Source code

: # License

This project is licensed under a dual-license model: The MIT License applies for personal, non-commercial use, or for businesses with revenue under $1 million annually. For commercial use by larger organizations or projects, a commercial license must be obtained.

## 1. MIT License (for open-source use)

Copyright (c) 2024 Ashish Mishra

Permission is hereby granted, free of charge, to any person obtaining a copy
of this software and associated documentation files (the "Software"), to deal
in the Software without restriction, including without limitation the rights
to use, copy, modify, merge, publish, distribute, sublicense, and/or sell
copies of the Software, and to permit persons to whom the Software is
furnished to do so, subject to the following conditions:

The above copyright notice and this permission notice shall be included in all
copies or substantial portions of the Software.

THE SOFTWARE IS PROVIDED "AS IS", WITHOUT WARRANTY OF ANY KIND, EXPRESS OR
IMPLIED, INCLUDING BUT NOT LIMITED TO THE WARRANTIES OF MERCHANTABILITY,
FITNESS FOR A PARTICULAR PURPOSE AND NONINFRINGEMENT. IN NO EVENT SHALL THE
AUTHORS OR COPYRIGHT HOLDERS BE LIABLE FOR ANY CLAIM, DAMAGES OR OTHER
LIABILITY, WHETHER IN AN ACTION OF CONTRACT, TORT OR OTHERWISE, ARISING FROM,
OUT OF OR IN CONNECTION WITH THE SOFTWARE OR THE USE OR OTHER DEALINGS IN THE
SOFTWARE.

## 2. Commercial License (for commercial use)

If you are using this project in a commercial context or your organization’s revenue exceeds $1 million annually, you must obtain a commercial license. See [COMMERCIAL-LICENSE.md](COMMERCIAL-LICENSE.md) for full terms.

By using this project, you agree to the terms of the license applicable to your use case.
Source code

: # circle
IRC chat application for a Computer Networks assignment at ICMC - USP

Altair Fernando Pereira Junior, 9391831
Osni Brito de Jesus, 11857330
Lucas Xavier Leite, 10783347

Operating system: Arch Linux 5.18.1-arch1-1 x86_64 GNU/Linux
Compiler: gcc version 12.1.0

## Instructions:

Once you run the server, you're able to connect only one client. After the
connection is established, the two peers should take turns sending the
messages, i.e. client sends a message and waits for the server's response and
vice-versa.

◆ Goal of the exercise ◆
Copy out all lines of the listing above that include "server".

◆ Written solution ◆
Once you run the server, you're able to connect only one client. After the
messages, i.e. client sends a message and waits for the server's response and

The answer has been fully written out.